*Activity*. Restate word for word the lines below that run from the one holding "index dip: (78, 151)" through the one holding "middle pip: (39, 161)", inclusive. Pictures don't belong in the copy.

Structured pose outputs
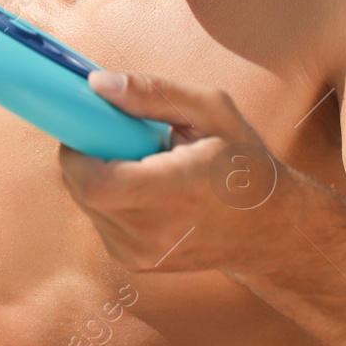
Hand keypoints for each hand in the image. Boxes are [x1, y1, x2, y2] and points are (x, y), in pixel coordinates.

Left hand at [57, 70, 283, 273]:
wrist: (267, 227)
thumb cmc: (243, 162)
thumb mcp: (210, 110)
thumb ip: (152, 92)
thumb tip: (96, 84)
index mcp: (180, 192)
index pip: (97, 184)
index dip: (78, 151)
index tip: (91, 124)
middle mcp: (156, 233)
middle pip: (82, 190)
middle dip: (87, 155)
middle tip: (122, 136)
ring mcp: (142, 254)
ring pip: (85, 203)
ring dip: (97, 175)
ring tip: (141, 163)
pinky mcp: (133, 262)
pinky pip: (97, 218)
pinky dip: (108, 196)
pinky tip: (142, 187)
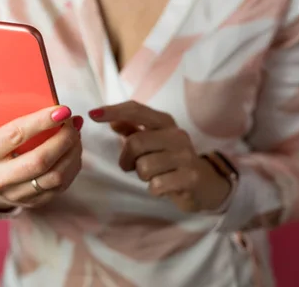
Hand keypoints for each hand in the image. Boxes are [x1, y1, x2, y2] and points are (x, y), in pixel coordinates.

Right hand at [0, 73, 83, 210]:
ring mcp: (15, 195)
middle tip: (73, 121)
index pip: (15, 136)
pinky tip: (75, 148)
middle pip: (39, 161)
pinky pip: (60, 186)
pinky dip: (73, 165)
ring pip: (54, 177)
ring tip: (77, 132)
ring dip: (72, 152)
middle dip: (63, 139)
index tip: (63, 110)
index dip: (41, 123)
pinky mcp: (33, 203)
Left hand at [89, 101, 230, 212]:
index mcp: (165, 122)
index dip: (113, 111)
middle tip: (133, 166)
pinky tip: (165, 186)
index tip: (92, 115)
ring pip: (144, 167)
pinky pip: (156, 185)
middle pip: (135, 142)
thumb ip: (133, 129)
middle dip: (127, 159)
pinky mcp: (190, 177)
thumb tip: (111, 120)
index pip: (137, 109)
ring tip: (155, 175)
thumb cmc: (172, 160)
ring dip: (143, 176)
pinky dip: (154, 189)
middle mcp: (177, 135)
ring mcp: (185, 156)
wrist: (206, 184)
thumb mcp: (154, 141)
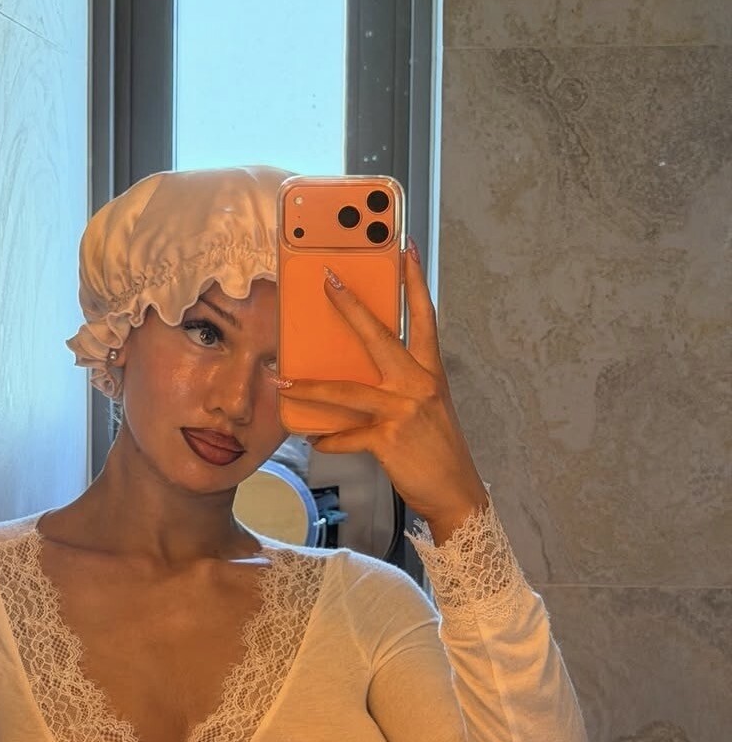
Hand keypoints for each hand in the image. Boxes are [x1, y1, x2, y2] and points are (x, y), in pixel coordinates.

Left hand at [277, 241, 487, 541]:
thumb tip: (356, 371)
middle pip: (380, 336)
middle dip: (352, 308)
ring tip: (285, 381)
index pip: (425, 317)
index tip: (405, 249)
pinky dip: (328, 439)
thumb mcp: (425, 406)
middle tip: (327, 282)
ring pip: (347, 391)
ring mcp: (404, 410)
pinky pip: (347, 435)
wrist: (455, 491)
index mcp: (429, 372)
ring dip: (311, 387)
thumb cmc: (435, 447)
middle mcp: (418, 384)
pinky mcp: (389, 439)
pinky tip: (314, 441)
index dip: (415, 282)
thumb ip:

*Task output*.
index dip: (78, 151)
index tip: (91, 124)
middle mcp: (156, 233)
middle pip: (82, 190)
middle dip: (87, 155)
middle tip: (122, 136)
ring mcp: (142, 254)
ring pip: (85, 203)
ring dip: (97, 175)
ring tip: (141, 163)
pinky mcp: (133, 262)
pinky pip: (97, 218)
pinky dip: (108, 196)
pinky tip: (142, 187)
Hand keypoints for each hand in the image. Boxes are [x1, y1, x2, y2] and points are (x, y), in pixel coordinates.

Right hand at [0, 73, 83, 210]:
ring mcp: (15, 195)
middle tip: (73, 121)
index pip: (15, 136)
pinky tip: (75, 148)
middle pip: (39, 161)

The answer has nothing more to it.